• DOCUMENT PASSAGE
Tibetans traditionally perform sky burials, which involve chopping a body into pieces and leaving it on a platform to be eaten by vultures.

But Genqiu, a Buddhist monk, told the Associated Press that it would be impossible to follow the practice given the large numbers of dead.

“The vultures can’t eat them all,” he said at the Jiegu monastery, where the bodies were carefully wrapped in colourful blankets.

Al Jazeera’s Melissa Chan, reporting from Jiegu, said it would be a very remote possibility that rescuers would find anyone else alive.

From our correspondent

“It’s too cold for anyone to survive under the rubble, and exposed to the freezing temperatures here,” she said.

Relief operations however are slowly building up as rescuers continue to face difficulties accessing the remote area.

Thousands of survivors have waited in the bitter cold for large-scale shipments of food and other aid, having spent two nights out in the open with many buildings collapsed or too unsafe to return to.

Since Wednesday’s quake, government relief efforts have been slowed by heavy traffic on the single main road from the Qinghai provincial capital, 12 hours drive away.

• EXERCISES
[A] In the earthquake report, where were the bodies wrapped in colorful blankets?
[B] Rewrite everything in the earthquake report from "From our correspondent" down to "to return to.", changing "rubble" to "debris".
[C] Write the next few sentences of the earthquake report, picking up after its last sentence.
The listing has nothing to do with the earthquake report.

• COLLECTED MATERIAL
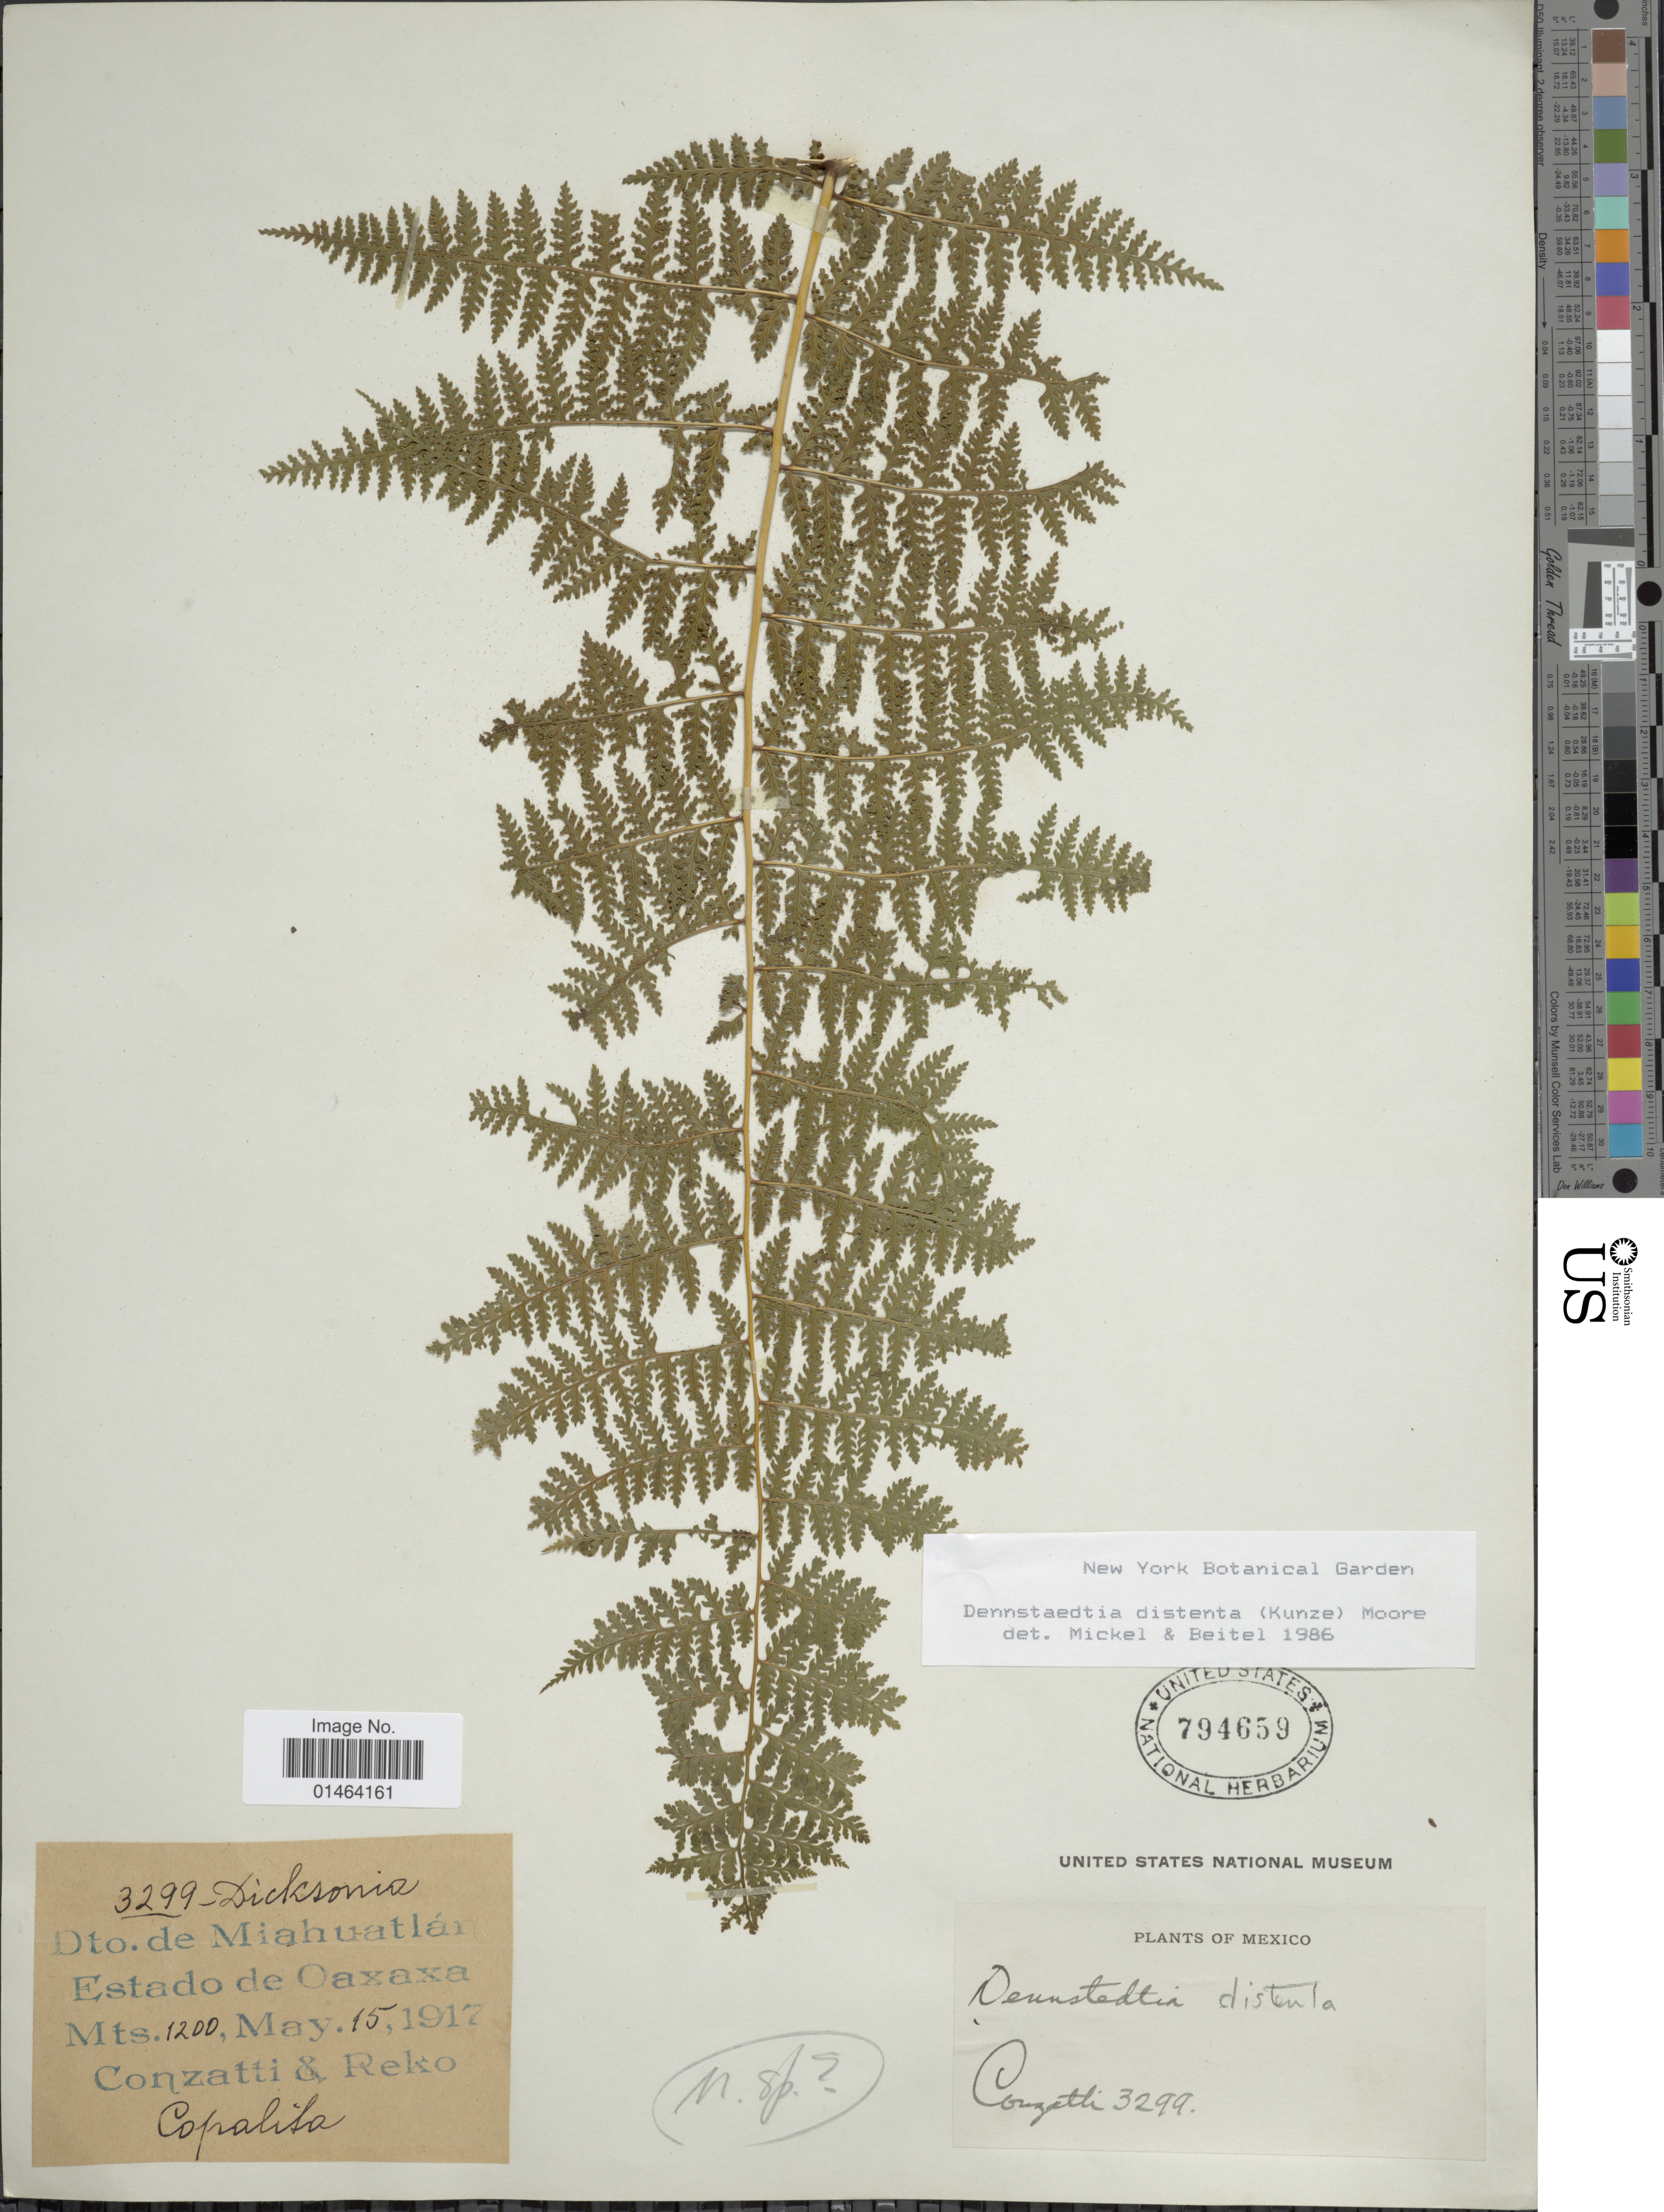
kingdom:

• THE ANSWERS
[A] At the Jiegu monastery.

[B]
From our correspondent

“It’s too cold for anyone to survive under the debris, and exposed to the freezing temperatures here,” she said.

Relief operations however are slowly building up as rescuers continue to face difficulties accessing the remote area.

Thousands of survivors have waited in the bitter cold for large-scale shipments of food and other aid, having spent two nights out in the open with many buildings collapsed or too unsafe to return to.

[C]
But on Friday, excavators and other heavy equipment were among the machinery trickling into town.

However, they remained unequal to the scale of the destruction in Jiegu, and locals continued to pick frantically through collapsed buildings, many using their bare hands.

Also on Friday Wen Jiabao, the Chinese premier, wrapped up a two-day tour of the disaster area by casting recovery efforts as a chance to foster unity in a region where relations between the region’s Buddhist ethnic Tibetans and its Han Chinese population have been strained.

“We can overcome the disaster and improve national unity in fighting the calamity,” Wen was quoted as saying by local media.

State media also reported that the dead included 103 students and 12 teachers as schools collapsed, with dozens more buried or missing.

The casualties recalled the devastating 2008 earthquake in neighbouring Sichuan province, in which thousands of students were among the 87,000 killed or missing in that disaster amid allegations that sub-standard construction work was to blame.